把下面所有的行原样复述一遍，回答中不要包含图片。

□ □ □

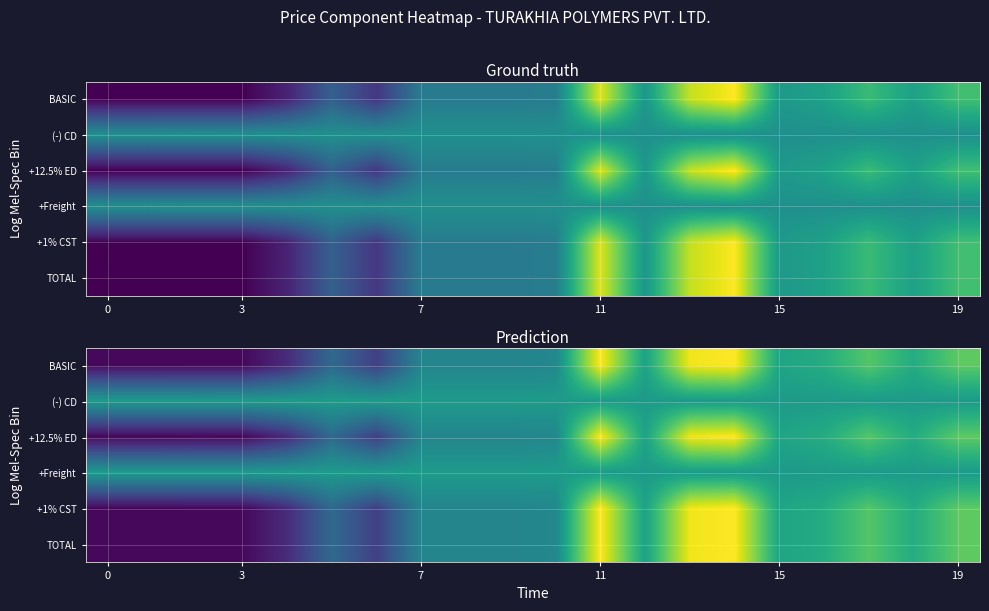

At which category is the sum across all series the highest?

11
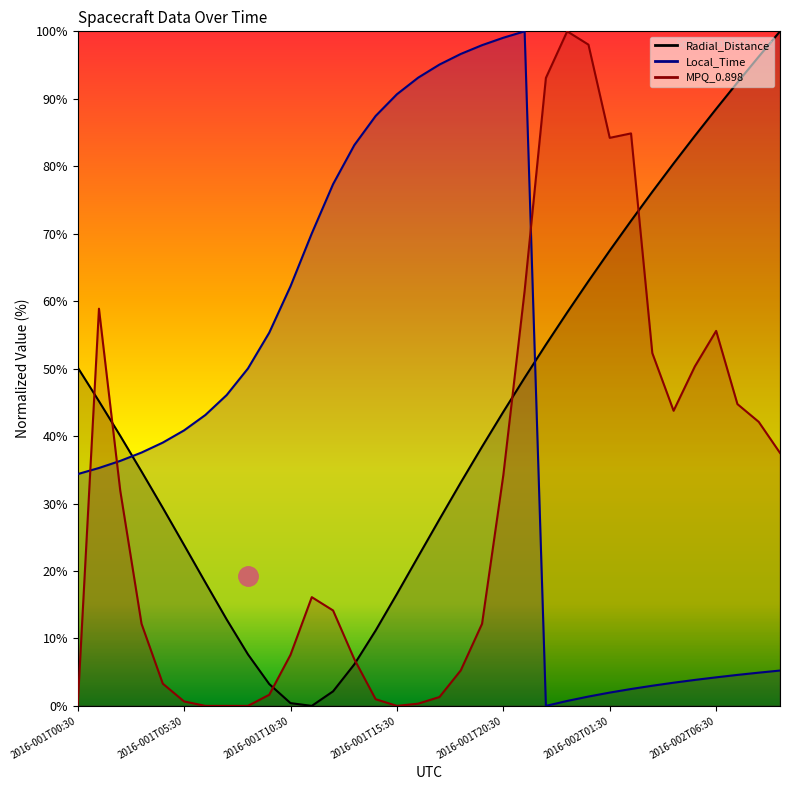

Is this an area chart (filled region under the line)?

No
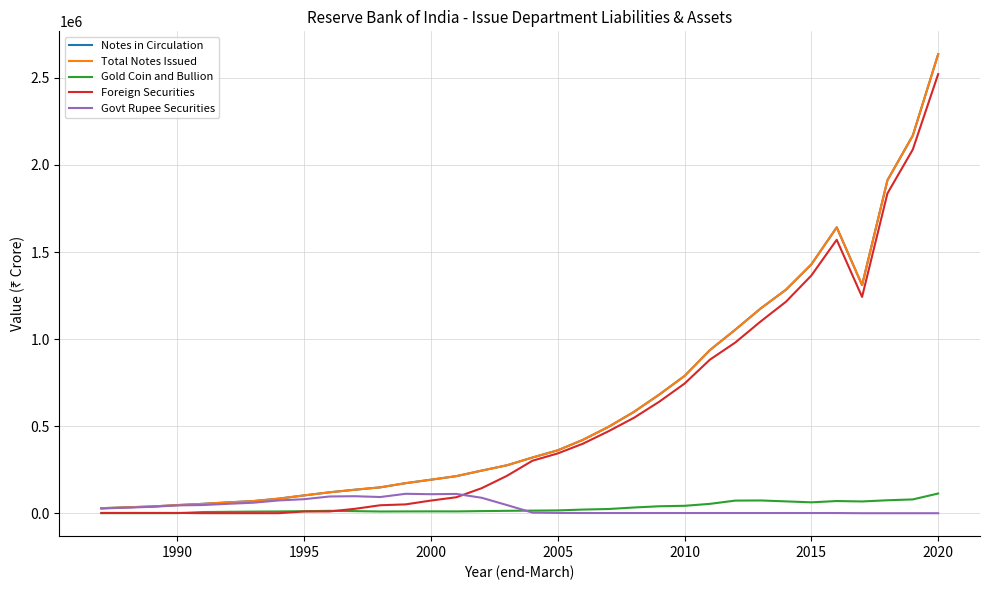

How many lines are shown in the chart?

5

□ □ □

问题解答
At which category is the sum across all series the highest?

11

Is this an area chart (filled region under the line)?

No

How many lines are shown in the chart?

5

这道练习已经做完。